Search the records for the string "areas" and return each line that has it.

[Opening THE DATA section]

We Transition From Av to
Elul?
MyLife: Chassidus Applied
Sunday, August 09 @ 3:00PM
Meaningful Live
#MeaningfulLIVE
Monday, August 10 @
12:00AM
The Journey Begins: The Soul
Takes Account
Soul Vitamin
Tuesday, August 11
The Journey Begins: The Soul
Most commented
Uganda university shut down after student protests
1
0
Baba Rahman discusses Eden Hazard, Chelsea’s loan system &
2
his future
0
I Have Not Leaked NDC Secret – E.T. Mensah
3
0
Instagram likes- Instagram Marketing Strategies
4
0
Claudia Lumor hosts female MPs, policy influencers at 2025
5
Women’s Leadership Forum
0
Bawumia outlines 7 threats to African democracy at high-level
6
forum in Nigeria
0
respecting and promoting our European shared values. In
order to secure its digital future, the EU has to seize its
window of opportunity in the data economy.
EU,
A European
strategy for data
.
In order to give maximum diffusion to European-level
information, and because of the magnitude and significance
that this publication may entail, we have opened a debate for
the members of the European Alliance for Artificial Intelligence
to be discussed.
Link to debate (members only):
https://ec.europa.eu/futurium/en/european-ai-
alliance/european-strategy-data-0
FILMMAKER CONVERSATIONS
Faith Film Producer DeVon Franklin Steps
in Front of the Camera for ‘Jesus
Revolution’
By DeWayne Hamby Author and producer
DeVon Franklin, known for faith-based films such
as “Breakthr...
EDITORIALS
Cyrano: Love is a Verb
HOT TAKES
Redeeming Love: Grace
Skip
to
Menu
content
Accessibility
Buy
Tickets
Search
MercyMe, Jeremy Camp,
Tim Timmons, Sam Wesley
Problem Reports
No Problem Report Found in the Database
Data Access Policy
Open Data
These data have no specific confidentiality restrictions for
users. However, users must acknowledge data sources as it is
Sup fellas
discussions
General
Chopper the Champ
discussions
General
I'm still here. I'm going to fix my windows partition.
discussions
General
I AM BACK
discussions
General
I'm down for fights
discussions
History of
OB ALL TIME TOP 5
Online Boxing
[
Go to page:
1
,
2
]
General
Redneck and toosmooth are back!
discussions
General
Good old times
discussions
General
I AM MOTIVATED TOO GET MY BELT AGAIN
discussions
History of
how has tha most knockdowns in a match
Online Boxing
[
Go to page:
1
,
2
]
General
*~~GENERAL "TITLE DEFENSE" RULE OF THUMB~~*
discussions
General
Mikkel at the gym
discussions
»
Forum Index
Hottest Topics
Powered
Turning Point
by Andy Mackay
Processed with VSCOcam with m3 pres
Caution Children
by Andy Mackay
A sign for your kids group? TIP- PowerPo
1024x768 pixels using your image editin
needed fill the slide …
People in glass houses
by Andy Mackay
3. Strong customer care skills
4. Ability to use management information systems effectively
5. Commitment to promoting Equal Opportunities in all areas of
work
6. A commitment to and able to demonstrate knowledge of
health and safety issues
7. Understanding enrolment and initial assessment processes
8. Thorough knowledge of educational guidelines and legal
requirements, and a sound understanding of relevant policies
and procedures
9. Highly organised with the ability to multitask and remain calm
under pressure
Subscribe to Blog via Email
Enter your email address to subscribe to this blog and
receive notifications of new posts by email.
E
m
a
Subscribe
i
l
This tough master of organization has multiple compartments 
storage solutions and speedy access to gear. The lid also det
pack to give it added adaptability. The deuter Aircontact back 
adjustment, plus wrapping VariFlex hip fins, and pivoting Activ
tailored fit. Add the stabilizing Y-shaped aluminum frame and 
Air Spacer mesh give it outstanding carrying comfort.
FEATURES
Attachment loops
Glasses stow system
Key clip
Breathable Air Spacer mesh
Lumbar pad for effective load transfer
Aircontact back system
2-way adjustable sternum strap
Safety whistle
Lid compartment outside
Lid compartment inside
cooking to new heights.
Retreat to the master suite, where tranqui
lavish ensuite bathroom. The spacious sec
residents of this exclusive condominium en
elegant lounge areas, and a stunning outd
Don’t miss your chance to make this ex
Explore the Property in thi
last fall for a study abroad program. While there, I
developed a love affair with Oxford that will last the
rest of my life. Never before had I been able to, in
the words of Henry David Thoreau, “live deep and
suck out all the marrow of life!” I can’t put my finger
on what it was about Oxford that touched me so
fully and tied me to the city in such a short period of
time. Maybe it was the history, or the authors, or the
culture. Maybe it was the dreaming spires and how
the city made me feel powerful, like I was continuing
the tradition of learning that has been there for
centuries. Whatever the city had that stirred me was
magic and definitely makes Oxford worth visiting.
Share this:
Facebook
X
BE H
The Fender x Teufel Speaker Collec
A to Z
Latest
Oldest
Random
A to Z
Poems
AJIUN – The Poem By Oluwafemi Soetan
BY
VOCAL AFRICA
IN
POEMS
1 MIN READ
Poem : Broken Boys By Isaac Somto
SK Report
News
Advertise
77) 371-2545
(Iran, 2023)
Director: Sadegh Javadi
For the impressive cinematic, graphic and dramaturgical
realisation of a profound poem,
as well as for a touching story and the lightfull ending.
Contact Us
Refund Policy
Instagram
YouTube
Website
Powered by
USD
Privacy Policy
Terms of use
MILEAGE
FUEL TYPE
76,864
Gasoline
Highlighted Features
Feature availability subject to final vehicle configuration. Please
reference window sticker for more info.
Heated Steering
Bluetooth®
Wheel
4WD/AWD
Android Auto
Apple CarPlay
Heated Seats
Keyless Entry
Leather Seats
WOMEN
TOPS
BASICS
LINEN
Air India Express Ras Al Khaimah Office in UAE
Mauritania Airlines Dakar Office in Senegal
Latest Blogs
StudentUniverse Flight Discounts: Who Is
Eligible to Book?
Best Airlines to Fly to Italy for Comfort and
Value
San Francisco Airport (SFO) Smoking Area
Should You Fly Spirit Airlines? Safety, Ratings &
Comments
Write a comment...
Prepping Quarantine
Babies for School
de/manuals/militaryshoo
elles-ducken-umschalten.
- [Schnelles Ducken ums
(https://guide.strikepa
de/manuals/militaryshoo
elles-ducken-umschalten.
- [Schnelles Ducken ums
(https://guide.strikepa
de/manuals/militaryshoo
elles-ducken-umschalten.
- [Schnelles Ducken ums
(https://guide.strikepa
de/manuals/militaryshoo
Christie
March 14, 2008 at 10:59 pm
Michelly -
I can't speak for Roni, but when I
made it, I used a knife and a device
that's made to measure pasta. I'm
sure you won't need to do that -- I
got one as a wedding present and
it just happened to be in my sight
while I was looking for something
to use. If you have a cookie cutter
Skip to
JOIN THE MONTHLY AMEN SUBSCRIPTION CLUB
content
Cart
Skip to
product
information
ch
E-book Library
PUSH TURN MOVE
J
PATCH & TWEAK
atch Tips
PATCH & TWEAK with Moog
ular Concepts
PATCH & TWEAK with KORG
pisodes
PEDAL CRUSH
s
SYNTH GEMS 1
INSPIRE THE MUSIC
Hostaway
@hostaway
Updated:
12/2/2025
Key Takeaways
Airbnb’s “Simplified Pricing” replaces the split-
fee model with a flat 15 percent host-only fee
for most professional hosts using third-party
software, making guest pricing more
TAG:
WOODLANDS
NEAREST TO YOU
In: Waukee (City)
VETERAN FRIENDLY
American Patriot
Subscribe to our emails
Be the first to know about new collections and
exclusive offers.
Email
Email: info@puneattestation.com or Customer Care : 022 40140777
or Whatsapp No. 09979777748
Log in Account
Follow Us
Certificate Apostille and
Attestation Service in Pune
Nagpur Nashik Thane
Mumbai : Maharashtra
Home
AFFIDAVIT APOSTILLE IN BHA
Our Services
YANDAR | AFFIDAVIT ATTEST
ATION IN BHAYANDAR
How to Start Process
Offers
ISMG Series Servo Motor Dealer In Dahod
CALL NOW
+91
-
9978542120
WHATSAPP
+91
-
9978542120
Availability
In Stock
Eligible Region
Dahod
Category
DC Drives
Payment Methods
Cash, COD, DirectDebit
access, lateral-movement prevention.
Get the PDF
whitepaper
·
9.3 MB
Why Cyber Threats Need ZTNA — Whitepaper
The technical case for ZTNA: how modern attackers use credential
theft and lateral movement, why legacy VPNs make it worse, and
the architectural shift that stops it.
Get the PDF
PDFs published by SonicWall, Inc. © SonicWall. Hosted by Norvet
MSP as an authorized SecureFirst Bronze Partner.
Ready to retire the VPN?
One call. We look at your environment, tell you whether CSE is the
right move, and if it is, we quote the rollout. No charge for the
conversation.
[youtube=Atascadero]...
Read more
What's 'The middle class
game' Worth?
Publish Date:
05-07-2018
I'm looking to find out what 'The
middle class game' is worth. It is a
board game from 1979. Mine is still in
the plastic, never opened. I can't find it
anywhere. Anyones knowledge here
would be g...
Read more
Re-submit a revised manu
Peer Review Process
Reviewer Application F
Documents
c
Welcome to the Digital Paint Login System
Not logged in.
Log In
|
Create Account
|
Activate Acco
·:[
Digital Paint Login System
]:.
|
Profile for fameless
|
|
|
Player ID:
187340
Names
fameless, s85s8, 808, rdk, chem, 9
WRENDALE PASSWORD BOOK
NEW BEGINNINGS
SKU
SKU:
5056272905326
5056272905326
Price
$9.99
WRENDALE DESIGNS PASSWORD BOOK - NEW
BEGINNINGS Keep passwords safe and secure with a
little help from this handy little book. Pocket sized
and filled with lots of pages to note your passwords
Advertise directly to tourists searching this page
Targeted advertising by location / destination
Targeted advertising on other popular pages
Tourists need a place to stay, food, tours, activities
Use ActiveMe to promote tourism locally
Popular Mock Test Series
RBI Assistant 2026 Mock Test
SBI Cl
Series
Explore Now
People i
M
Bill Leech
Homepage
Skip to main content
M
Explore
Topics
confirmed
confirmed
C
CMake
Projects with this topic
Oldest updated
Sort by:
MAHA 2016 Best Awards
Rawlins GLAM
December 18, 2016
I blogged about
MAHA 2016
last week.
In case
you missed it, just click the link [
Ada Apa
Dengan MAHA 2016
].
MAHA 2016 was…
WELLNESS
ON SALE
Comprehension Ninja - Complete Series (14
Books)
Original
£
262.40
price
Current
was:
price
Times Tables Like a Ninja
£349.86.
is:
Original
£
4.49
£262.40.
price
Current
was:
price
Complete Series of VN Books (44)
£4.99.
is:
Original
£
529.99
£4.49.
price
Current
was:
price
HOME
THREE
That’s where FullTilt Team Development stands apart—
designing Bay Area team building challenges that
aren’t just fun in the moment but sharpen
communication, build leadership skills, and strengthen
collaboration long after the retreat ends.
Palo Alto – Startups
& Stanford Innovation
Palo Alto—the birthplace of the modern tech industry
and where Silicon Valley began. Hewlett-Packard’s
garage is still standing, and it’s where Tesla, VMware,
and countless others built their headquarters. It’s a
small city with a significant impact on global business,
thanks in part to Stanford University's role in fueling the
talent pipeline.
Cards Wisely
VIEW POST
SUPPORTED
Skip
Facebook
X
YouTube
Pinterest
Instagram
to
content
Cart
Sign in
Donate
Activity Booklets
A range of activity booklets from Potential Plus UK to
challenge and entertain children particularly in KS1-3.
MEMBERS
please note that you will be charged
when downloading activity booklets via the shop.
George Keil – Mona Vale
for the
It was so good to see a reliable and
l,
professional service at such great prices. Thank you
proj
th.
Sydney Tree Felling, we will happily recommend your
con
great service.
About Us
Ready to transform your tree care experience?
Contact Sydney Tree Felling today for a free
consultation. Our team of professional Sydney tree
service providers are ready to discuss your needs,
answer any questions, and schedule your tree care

[Closing THE DATA section]

__TASK SOLUTION__.
5. Commitment to promoting Equal Opportunities in all areas of
elegant lounge areas, and a stunning outd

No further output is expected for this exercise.